**** Material provided ****

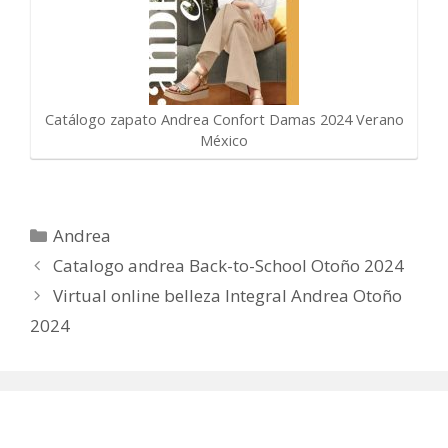
Catálogo zapato Andrea Confort Damas 2024 Verano
México
Categorías
Andrea
Catalogo andrea Back-to-School Otoño 2024
Virtual online belleza Integral Andrea Otoño
2024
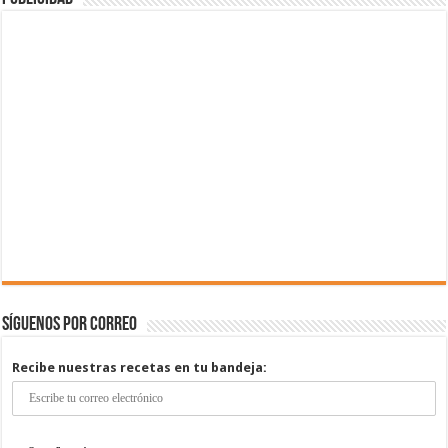
Síguenos por correo
Recibe nuestras recetas en tu bandeja:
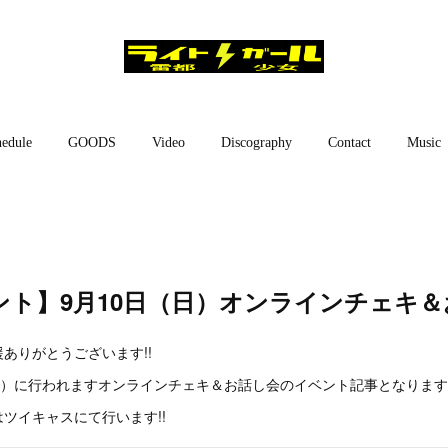
edule
GOODS
Video
Discography
Contact
Music
ント】9月10日（日）オンラインチェキ＆
ありがとうございます!!
日）に行われますオンラインチェキ＆お話し会のイベント記事となります!
ツイキャスにて行います!!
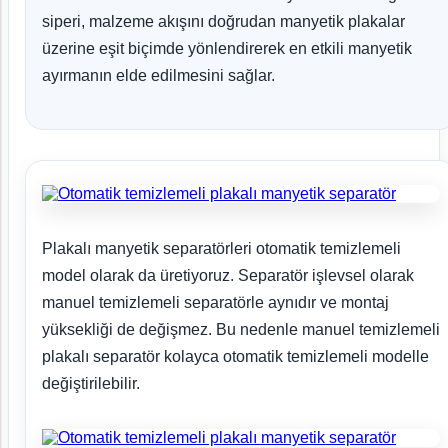
siperi, malzeme akışını doğrudan manyetik plakalar
üzerine eşit biçimde yönlendirerek en etkili manyetik
ayırmanın elde edilmesini sağlar.
Plakalı manyetik separatörleri otomatik temizlemeli
model olarak da üretiyoruz. Separatör işlevsel olarak
manuel temizlemeli separatörle aynıdır ve montaj
yüksekliği de değişmez. Bu nedenle manuel temizlemeli
plakalı separatör kolayca otomatik temizlemeli modelle
değiştirilebilir.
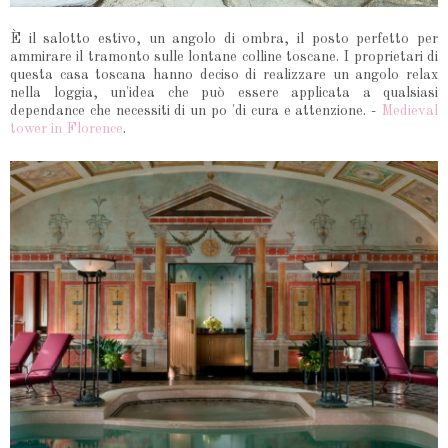
È il salotto estivo, un angolo di ombra, il posto perfetto per
ammirare il tramonto sulle lontane colline toscane. I proprietari di
questa casa toscana hanno deciso di realizzare un angolo relax
nella loggia, un'idea che può essere applicata a qualsiasi
dependance che necessiti di un po 'di cura e attenzione. -
Medieval
tower in Florence
.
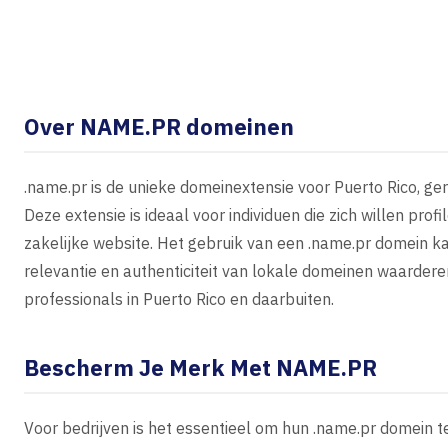
Over NAME.PR domeinen
.name.pr is de unieke domeinextensie voor Puerto Rico, ger
Deze extensie is ideaal voor individuen die zich willen prof
zakelijke website. Het gebruik van een .name.pr domein 
relevantie en authenticiteit van lokale domeinen waarde
professionals in Puerto Rico en daarbuiten.
Bescherm Je Merk Met NAME.PR
Voor bedrijven is het essentieel om hun .name.pr domein 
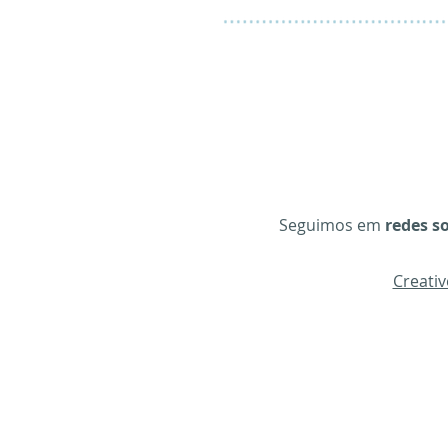
Seguimos em
redes so
Creati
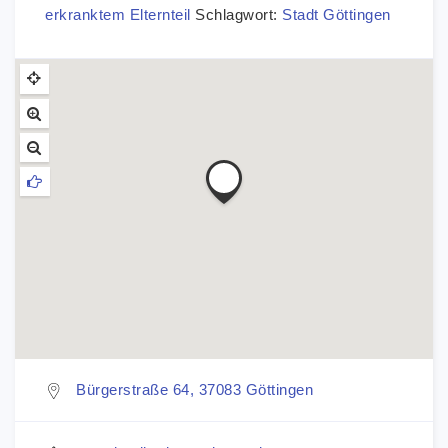
erkranktem Elternteil
Schlagwort:
Stadt Göttingen
Bürgerstraße 64, 37083 Göttingen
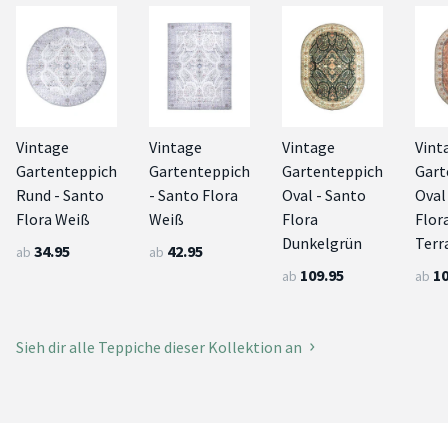
Vintage
Vintage
Vintage
Vint
Gartenteppich
Gartenteppich
Gartenteppich
Gart
Rund - Santo
- Santo Flora
Oval - Santo
Oval
Flora Weiß
Weiß
Flora
Flor
Dunkelgrün
Terr
34.95
42.95
ab
ab
109.95
10
ab
ab
Sieh dir alle Teppiche dieser Kollektion an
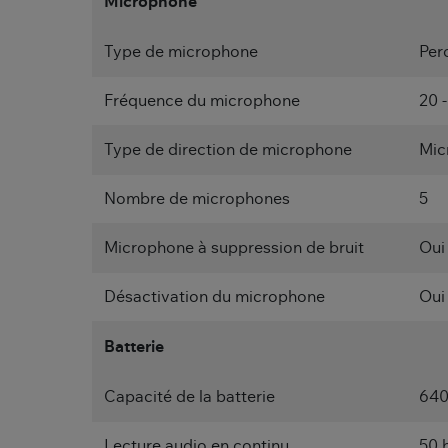
Microphone
Type de microphone
Per
Fréquence du microphone
20 
Type de direction de microphone
Mic
Nombre de microphones
5
Microphone à suppression de bruit
Oui
Désactivation du microphone
Oui
Batterie
Capacité de la batterie
64
Lecture audio en continu
50 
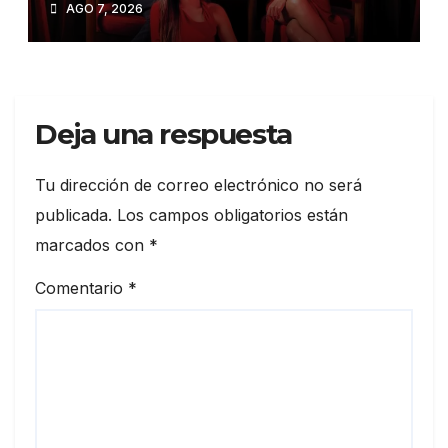
AGO 7, 2026
fenómeno teatral
dominicano.
Deja una respuesta
Tu dirección de correo electrónico no será
publicada.
Los campos obligatorios están
marcados con
*
Comentario
*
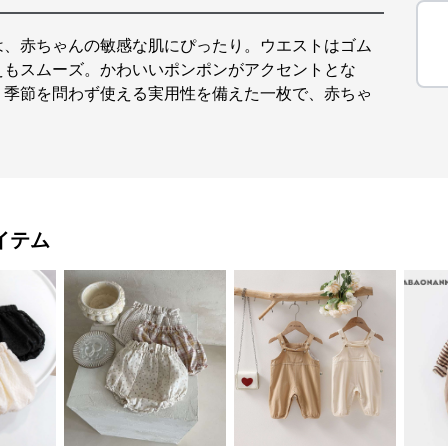
は、赤ちゃんの敏感な肌にぴったり。ウエストはゴム
えもスムーズ。かわいいポンポンがアクセントとな
。季節を問わず使える実用性を備えた一枚で、赤ちゃ
イテム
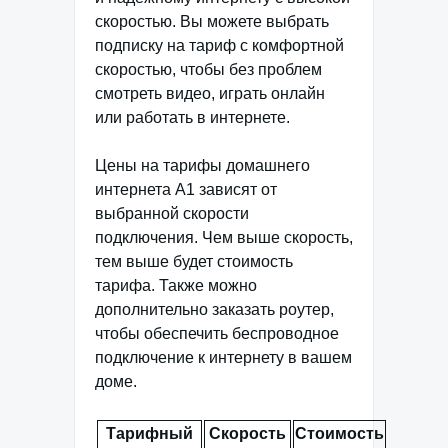
скоростью. Вы можете выбрать
подписку на тариф с комфортной
скоростью, чтобы без проблем
смотреть видео, играть онлайн
или работать в интернете.
Цены на тарифы домашнего
интернета А1 зависят от
выбранной скорости
подключения. Чем выше скорость,
тем выше будет стоимость
тарифа. Также можно
дополнительно заказать роутер,
чтобы обеспечить беспроводное
подключение к интернету в вашем
доме.
Тарифный
Скорость
Стоимость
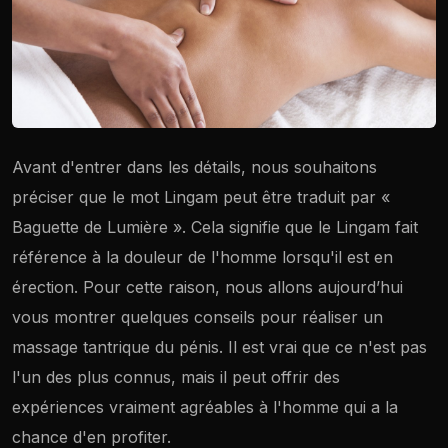
Avant d'entrer dans les détails, nous souhaitons
préciser que le mot Lingam peut être traduit par «
Baguette de Lumière ». Cela signifie que le Lingam fait
référence à la douleur de l'homme lorsqu'il est en
érection. Pour cette raison, nous allons aujourd’hui
vous montrer quelques conseils pour réaliser un
massage tantrique du pénis. Il est vrai que ce n'est pas
l'un des plus connus, mais il peut offrir des
expériences vraiment agréables à l'homme qui a la
 Madrid
chance d'en profiter.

****

• Problem to work on:
Reproduce the text of all the records above without the pictures, substituting "Retro" for every occurrence of "Vintage" and leaving everything else unchanged.

• Problem solution:
Catálogo zapato Andrea Confort Damas 2024 Verano
México
Categorías
Andrea
Catalogo andrea Back-to-School Otoño 2024
Virtual online belleza Integral Andrea Otoño
2024
Síguenos por correo
Recibe nuestras recetas en tu bandeja:
edule
GOODS
Video
Discography
Contact
Music
ント】9月10日（日）オンラインチェキ＆
ありがとうございます!!
日）に行われますオンラインチェキ＆お話し会のイベント記事となります!
ツイキャスにて行います!!
siperi, malzeme akışını doğrudan manyetik plakalar
üzerine eşit biçimde yönlendirerek en etkili manyetik
ayırmanın elde edilmesini sağlar.
Plakalı manyetik separatörleri otomatik temizlemeli
model olarak da üretiyoruz. Separatör işlevsel olarak
manuel temizlemeli separatörle aynıdır ve montaj
yüksekliği de değişmez. Bu nedenle manuel temizlemeli
plakalı separatör kolayca otomatik temizlemeli modelle
değiştirilebilir.
È il salotto estivo, un angolo di ombra, il posto perfetto per
ammirare il tramonto sulle lontane colline toscane. I proprietari di
questa casa toscana hanno deciso di realizzare un angolo relax
nella loggia, un'idea che può essere applicata a qualsiasi
dependance che necessiti di un po 'di cura e attenzione. -
Medieval
tower in Florence
.
Over NAME.PR domeinen
.name.pr is de unieke domeinextensie voor Puerto Rico, ger
Deze extensie is ideaal voor individuen die zich willen prof
zakelijke website. Het gebruik van een .name.pr domein 
relevantie en authenticiteit van lokale domeinen waarde
professionals in Puerto Rico en daarbuiten.
Bescherm Je Merk Met NAME.PR
Voor bedrijven is het essentieel om hun .name.pr domein 
Seguimos em
redes so
Creati
erkranktem Elternteil
Schlagwort:
Stadt Göttingen
Bürgerstraße 64, 37083 Göttingen
Retro
Retro
Retro
Vint
Gartenteppich
Gartenteppich
Gartenteppich
Gart
Rund - Santo
- Santo Flora
Oval - Santo
Oval
Flora Weiß
Weiß
Flora
Flor
Dunkelgrün
Terr
34.95
42.95
ab
ab
109.95
10
ab
ab
Sieh dir alle Teppiche dieser Kollektion an
Microphone
Type de microphone
Per
Fréquence du microphone
20 
Type de direction de microphone
Mic
Nombre de microphones
5
Microphone à suppression de bruit
Oui
Désactivation du microphone
Oui
Batterie
Capacité de la batterie
64
Lecture audio en continu
50 
AGO 7, 2026
fenómeno teatral
dominicano.
Deja una respuesta
Tu dirección de correo electrónico no será
publicada.
Los campos obligatorios están
marcados con
*
Comentario
*
は、赤ちゃんの敏感な肌にぴったり。ウエストはゴム
えもスムーズ。かわいいポンポンがアクセントとな
。季節を問わず使える実用性を備えた一枚で、赤ちゃ
イテム
скоростью. Вы можете выбрать
подписку на тариф с комфортной
скоростью, чтобы без проблем
смотреть видео, играть онлайн
или работать в интернете.
Цены на тарифы домашнего
интернета А1 зависят от
выбранной скорости
подключения. Чем выше скорость,
тем выше будет стоимость
тарифа. Также можно
дополнительно заказать роутер,
чтобы обеспечить беспроводное
подключение к интернету в вашем
доме.
Тарифный
Скорость
Стоимость
Avant d'entrer dans les détails, nous souhaitons
préciser que le mot Lingam peut être traduit par «
Baguette de Lumière ». Cela signifie que le Lingam fait
référence à la douleur de l'homme lorsqu'il est en
érection. Pour cette raison, nous allons aujourd’hui
vous montrer quelques conseils pour réaliser un
massage tantrique du pénis. Il est vrai que ce n'est pas
l'un des plus connus, mais il peut offrir des
expériences vraiment agréables à l'homme qui a la
 Madrid
chance d'en profiter.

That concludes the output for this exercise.